_Work to complete_: Edit the comments on the GP list proposals: write out the passage starting at "We were surprised" and ending at "given earlier on.", replacing "coroner" with "medical examiner".

_Excerpt_:
□ □ □ □ □ □ □

4 14th bullet point "GPs will be required to report to the HA any deaths
of patients on their premises"
We were surprised by the inclusion of this. GPs already have to report all
unexpected deaths to the coroner and, surely, deaths on GP premises. What can
the HA possibly do with this information? If anything, all deaths should be
reported to the HA, which we believe they are done anyway in reports submitted
to HAs by practices. We suspect this is a desultory attempt to prevent another
Shipman, in which case we don't see how it can, unless of course a death in a
practice is a proxy, crude or otherwise, of a potential murderous GP. Which it
isnt.
6 This paragraph will be unnecessary if a clearer definition of
"non-principal" is given earlier on.
9 "A GMS principal will not be able to employ"
Or sub-contract as in the case of a locum?
12 "…or GMS doctors (only for deputies and assistants)…"
Do you mean by this "non-principals"? A deputy is an employee as is
an assistant and retainer, whereas a locum is "sub-contracted" i.e.
they are self-employed. Are you trying to make a distinction here or is it that
your definition of a deputy includes locums?
12 "and he would be on the national list"
We're surprised that this way of making the list isn't being considered
foremost. Locums in cities such as London will need to apply to up to a six
different HAs. Also, one big reason for being a locum is that the individual is
unsure of where they want to live or work and so will naturally be much more
likely to move around. Also, for the secondary but extremely important purposes
of a HA being able to provide all GPs on their lists with appropriate relevant
clinical updates, BNFs, passwords for NHS net, superannuation and recognition of
seniority etc the fact that a non-principal is on several lists will
duplicate/triplicate administration, not to mention that by being able to be on
more than one list could leave many "ghosts" on the lists with all the
problems this entails.
13 "There will also be a requirement for a doctor to inform each HA
(whose supplementary list he is on) of the names of other HAs who also have his
name on their supplementary lists "
We believe that this will be cumbersome, and require the GP to regularly
update each HA every time he joins or leaves a list. There will be a temptation
to join as many lists as possible simply by replicating one application form,
and could be used by a locum to advertise that he is "on the lists of 20
HAs" as if it is a quality indicator. This could all be avoided with just
one national list.

□ □ □ □ □ □ □

_Dataset records_:
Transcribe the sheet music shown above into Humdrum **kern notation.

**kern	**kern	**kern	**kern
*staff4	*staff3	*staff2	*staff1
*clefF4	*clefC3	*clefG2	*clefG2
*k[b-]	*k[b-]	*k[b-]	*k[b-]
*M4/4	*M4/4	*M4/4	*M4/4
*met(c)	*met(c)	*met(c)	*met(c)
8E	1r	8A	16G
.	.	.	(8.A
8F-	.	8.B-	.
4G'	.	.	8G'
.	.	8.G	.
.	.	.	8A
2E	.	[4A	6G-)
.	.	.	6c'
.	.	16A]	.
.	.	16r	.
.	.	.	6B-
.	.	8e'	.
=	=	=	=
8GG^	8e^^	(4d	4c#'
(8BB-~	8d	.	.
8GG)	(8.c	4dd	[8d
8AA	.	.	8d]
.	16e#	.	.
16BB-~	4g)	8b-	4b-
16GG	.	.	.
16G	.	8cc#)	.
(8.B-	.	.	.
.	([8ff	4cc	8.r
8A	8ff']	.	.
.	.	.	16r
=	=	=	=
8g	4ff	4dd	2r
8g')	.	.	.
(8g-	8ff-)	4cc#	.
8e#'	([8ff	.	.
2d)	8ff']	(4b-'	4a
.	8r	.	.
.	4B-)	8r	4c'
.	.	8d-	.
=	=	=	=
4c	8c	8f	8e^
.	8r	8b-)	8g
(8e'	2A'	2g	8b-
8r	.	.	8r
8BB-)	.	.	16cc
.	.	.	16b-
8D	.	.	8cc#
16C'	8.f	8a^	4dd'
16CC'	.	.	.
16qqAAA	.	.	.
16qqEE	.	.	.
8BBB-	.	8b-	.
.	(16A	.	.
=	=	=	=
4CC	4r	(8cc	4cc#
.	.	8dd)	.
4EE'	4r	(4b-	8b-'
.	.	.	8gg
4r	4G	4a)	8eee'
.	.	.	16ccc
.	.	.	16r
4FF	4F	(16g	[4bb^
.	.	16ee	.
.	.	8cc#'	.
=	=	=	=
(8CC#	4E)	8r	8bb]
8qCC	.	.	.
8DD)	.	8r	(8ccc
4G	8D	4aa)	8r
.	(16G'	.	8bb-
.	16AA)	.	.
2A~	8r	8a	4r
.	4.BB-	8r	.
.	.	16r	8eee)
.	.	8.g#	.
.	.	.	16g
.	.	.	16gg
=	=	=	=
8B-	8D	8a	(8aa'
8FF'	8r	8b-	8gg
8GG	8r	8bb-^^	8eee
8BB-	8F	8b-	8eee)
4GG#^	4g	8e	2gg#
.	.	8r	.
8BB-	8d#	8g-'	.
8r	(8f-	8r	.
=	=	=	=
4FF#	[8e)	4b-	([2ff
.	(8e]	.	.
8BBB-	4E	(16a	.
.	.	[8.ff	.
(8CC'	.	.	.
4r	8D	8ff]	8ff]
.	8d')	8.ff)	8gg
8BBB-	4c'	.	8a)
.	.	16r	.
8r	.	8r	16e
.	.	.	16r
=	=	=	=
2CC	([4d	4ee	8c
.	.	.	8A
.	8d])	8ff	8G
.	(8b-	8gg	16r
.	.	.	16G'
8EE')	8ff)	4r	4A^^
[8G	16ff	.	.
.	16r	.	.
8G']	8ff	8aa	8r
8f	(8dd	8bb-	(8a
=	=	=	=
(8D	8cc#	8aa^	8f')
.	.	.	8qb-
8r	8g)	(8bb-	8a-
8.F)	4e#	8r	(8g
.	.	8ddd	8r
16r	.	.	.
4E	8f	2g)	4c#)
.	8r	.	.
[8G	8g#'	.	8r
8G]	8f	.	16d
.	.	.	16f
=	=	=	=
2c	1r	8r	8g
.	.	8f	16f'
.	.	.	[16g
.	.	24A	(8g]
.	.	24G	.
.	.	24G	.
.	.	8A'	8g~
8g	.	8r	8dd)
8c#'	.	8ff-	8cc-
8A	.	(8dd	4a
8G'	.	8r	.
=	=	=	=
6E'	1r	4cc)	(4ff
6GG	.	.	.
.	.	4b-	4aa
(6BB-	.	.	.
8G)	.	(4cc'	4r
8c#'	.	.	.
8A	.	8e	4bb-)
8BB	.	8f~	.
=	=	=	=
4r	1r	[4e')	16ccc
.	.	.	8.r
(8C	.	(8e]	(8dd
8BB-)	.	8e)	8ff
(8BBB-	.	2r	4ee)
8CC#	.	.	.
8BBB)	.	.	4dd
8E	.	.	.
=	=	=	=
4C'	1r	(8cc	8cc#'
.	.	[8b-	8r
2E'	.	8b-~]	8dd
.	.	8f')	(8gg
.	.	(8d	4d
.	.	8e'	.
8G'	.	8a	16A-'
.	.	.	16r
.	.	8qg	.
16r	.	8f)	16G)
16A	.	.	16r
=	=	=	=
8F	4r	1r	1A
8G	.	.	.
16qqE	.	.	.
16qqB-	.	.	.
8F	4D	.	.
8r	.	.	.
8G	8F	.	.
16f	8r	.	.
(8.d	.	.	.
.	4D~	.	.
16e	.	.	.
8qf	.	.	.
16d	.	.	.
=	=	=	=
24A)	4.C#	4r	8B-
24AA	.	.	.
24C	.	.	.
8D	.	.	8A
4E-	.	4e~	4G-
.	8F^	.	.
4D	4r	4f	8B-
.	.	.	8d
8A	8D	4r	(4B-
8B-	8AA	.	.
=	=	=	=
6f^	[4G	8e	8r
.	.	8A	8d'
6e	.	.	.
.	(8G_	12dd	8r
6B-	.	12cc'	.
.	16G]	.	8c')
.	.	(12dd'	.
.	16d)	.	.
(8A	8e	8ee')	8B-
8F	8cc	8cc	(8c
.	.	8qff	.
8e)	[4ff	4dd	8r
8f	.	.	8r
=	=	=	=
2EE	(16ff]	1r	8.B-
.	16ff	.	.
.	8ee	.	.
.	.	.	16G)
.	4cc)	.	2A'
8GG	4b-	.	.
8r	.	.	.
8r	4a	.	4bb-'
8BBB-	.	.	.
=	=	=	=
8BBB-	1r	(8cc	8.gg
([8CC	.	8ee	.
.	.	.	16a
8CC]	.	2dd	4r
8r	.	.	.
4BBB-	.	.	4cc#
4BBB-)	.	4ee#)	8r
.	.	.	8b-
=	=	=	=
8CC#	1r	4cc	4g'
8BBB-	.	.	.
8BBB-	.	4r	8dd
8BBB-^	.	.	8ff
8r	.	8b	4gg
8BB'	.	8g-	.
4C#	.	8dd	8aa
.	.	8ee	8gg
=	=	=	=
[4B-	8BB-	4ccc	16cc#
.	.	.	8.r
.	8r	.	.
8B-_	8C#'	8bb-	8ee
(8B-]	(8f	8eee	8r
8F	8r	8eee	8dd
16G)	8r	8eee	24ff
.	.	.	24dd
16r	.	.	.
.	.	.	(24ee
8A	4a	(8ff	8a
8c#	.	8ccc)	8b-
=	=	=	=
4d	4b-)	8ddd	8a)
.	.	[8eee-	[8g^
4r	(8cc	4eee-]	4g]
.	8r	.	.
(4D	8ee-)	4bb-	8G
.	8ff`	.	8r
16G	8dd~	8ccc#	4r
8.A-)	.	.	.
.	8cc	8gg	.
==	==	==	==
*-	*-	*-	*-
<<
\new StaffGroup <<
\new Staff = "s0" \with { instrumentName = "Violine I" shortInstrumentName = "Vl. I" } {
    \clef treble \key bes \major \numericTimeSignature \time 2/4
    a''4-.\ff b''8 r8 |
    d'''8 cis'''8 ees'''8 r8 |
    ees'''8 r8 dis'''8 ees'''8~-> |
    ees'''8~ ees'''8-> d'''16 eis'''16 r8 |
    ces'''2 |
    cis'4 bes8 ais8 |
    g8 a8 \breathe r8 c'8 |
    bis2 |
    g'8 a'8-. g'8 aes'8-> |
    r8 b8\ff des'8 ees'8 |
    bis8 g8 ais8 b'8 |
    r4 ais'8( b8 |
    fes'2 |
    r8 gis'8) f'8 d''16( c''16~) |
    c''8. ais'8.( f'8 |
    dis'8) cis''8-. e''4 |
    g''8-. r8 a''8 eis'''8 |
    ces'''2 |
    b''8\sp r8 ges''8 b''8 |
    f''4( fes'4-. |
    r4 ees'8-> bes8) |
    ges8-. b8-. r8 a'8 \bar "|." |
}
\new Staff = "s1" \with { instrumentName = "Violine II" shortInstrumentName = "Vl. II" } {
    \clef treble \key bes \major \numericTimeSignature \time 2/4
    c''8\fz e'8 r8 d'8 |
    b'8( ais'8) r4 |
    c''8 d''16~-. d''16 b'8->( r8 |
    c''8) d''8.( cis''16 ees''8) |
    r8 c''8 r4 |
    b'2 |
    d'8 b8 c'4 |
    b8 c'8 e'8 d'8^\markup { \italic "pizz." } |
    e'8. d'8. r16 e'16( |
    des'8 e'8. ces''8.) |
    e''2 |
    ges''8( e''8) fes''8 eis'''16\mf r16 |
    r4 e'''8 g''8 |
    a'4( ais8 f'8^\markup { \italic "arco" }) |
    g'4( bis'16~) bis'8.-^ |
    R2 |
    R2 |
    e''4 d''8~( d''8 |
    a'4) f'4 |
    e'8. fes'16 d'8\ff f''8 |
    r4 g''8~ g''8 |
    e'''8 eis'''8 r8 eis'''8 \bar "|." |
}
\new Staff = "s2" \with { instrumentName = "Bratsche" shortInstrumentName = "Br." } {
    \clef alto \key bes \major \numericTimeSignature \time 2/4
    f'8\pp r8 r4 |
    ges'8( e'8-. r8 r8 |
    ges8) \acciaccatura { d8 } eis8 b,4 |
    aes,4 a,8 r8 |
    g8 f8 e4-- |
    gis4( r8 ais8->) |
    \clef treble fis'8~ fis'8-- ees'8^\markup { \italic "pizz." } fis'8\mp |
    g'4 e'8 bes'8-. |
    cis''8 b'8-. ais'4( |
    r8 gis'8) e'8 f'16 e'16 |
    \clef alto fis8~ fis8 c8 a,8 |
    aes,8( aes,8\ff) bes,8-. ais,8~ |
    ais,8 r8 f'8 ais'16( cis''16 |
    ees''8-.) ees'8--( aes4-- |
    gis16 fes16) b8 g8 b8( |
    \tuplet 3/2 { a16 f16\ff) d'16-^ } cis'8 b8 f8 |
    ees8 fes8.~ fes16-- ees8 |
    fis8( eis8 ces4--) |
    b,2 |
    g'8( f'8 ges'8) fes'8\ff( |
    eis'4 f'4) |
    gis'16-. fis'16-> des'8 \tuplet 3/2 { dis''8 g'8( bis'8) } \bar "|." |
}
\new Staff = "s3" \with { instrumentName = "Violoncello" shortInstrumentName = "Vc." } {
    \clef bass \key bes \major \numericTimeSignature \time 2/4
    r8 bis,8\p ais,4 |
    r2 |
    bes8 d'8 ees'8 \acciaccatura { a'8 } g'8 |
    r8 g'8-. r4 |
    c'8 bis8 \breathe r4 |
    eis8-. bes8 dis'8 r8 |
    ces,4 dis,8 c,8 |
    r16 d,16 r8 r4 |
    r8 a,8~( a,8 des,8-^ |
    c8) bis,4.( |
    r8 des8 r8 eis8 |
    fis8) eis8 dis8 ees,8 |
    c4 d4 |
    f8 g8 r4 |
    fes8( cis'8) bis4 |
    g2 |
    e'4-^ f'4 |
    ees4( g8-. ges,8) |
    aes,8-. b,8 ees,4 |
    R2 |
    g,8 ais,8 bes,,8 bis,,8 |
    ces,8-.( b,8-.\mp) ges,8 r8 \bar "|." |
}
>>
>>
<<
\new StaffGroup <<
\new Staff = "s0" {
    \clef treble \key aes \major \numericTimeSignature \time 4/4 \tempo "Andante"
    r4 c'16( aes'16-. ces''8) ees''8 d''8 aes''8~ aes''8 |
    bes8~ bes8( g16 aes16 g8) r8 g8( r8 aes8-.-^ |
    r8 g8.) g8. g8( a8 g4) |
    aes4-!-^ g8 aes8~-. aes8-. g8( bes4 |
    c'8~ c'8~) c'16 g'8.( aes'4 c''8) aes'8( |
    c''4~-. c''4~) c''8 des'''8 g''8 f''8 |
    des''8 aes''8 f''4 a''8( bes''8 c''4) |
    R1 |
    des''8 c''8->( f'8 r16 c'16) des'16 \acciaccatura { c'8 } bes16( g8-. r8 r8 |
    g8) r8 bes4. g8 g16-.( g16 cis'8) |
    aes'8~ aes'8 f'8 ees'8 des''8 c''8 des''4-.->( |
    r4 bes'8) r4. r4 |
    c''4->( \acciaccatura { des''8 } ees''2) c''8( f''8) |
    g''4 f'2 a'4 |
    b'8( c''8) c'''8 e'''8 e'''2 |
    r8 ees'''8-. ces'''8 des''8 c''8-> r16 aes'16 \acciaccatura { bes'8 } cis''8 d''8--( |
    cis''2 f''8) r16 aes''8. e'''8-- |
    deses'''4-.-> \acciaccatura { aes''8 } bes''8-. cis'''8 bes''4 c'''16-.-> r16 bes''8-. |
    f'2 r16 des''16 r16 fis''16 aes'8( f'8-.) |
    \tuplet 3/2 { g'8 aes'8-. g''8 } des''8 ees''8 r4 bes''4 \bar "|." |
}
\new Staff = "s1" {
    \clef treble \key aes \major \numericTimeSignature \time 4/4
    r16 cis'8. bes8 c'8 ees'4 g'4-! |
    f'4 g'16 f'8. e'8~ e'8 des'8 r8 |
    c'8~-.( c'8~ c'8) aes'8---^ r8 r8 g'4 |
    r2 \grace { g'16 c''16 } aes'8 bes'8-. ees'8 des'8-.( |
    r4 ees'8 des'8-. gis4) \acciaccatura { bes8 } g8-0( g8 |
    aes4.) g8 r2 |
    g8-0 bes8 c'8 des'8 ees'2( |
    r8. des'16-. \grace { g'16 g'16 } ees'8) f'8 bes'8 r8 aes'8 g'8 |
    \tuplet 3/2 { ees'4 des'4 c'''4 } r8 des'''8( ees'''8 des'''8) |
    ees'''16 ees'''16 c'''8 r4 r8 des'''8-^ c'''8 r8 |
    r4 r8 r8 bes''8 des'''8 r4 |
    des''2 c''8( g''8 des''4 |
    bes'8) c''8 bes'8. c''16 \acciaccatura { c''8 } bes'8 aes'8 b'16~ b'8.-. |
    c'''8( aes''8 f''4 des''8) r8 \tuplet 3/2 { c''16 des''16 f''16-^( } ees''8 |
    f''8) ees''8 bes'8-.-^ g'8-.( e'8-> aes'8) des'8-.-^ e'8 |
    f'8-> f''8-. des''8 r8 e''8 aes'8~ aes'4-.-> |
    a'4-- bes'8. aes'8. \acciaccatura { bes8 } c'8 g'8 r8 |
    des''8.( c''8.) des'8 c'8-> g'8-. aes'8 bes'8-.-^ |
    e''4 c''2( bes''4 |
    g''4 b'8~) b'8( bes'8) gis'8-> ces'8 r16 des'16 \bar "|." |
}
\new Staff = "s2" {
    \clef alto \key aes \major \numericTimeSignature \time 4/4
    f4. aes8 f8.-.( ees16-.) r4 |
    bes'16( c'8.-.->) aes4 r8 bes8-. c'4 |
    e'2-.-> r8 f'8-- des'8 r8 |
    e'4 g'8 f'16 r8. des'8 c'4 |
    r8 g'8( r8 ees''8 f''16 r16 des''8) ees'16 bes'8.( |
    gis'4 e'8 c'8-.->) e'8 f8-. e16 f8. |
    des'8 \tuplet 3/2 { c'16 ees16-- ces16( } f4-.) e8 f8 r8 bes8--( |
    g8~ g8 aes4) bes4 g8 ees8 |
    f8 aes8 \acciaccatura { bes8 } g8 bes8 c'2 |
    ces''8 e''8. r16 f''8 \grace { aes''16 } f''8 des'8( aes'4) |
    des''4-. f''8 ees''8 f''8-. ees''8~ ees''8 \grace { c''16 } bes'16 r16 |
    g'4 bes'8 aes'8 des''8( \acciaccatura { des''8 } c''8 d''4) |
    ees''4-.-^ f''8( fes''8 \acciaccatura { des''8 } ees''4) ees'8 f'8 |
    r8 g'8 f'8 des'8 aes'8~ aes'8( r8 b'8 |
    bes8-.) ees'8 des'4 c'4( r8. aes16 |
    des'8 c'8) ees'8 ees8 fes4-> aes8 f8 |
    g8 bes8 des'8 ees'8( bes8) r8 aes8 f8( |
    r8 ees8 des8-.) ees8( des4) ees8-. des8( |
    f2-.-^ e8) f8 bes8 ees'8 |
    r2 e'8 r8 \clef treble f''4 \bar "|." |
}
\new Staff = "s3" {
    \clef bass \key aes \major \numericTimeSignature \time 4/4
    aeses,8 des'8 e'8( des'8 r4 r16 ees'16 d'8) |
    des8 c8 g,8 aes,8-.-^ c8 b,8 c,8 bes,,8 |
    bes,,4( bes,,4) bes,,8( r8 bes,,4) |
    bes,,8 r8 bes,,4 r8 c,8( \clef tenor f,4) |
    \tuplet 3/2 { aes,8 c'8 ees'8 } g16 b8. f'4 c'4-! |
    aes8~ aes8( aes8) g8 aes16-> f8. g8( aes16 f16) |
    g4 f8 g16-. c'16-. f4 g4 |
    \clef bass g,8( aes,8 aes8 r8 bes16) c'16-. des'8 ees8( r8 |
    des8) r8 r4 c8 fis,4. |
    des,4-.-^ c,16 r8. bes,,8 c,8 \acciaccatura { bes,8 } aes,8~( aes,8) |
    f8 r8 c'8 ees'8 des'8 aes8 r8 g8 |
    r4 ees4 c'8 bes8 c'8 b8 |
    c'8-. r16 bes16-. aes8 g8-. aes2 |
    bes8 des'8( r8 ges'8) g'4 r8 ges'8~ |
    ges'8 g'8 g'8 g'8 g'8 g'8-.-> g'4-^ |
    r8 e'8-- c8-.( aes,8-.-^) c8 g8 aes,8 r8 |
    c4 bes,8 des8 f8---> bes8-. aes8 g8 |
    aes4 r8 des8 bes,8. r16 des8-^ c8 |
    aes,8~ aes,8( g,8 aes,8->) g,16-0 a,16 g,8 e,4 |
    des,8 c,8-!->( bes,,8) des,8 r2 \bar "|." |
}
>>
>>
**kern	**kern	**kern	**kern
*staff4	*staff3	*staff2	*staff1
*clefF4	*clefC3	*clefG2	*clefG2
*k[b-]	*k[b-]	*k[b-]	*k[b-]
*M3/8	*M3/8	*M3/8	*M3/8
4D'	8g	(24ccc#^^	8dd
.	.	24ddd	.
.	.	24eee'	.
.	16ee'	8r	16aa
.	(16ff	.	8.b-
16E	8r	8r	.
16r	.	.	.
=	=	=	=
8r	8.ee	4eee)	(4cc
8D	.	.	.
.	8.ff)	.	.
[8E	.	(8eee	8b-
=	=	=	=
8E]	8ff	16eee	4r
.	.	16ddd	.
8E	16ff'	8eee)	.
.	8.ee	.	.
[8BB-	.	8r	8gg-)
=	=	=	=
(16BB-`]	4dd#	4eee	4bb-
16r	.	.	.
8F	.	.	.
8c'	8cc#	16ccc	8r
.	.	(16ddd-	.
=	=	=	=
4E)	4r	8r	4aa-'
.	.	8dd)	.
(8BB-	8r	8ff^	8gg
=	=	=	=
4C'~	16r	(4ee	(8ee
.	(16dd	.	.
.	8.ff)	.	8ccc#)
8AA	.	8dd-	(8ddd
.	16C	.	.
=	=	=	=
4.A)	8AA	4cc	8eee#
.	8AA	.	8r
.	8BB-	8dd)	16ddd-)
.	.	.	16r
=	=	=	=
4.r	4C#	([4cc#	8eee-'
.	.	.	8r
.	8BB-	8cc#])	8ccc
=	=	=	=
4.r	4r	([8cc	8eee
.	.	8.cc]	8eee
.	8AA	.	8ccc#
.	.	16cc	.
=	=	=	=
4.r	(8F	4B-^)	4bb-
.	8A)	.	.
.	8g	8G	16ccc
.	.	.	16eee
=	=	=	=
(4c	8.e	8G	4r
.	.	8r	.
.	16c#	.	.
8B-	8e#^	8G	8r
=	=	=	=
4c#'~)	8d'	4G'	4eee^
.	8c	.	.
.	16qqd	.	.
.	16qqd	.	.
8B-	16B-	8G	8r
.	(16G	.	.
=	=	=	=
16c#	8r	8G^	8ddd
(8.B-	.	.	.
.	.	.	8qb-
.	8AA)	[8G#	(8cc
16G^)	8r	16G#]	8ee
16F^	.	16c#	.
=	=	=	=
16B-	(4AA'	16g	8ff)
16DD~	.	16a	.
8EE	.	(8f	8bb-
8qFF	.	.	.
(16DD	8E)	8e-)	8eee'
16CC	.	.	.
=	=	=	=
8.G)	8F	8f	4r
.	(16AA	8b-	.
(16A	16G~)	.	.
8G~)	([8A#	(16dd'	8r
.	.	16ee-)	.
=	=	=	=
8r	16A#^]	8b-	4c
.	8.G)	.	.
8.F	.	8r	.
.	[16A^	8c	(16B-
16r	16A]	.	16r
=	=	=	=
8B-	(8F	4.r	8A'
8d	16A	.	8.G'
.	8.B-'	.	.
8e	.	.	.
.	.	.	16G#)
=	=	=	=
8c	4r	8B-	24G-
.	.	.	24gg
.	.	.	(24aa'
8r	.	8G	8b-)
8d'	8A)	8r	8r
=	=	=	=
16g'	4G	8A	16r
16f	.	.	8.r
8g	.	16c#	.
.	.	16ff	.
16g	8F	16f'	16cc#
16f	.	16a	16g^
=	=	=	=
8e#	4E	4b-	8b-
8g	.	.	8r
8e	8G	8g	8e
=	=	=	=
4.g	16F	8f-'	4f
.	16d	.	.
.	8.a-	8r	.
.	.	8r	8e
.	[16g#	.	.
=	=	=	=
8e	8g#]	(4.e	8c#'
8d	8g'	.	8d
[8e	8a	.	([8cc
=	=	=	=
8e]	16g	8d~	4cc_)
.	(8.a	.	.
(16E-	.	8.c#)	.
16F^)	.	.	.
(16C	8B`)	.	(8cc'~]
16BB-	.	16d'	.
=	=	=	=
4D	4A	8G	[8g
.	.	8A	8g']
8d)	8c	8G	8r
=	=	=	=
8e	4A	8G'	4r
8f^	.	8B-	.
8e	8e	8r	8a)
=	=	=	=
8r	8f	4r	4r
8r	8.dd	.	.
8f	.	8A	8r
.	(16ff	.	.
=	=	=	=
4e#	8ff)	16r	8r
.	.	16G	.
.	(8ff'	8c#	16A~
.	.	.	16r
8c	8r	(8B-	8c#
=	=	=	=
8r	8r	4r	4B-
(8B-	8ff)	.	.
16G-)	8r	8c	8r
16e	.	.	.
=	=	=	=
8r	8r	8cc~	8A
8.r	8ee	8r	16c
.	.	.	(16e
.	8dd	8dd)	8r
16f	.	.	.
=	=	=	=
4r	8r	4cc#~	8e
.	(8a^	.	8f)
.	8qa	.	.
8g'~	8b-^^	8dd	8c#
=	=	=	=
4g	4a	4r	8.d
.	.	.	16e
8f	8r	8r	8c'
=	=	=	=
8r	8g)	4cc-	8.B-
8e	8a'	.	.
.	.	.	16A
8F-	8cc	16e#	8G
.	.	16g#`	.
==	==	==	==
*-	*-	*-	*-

□ □ □ □ □ □ □

_Task result_:
We were surprised by the inclusion of this. GPs already have to report all
unexpected deaths to the medical examiner and, surely, deaths on GP premises. What can
the HA possibly do with this information? If anything, all deaths should be
reported to the HA, which we believe they are done anyway in reports submitted
to HAs by practices. We suspect this is a desultory attempt to prevent another
Shipman, in which case we don't see how it can, unless of course a death in a
practice is a proxy, crude or otherwise, of a potential murderous GP. Which it
isnt.
6 This paragraph will be unnecessary if a clearer definition of
"non-principal" is given earlier on.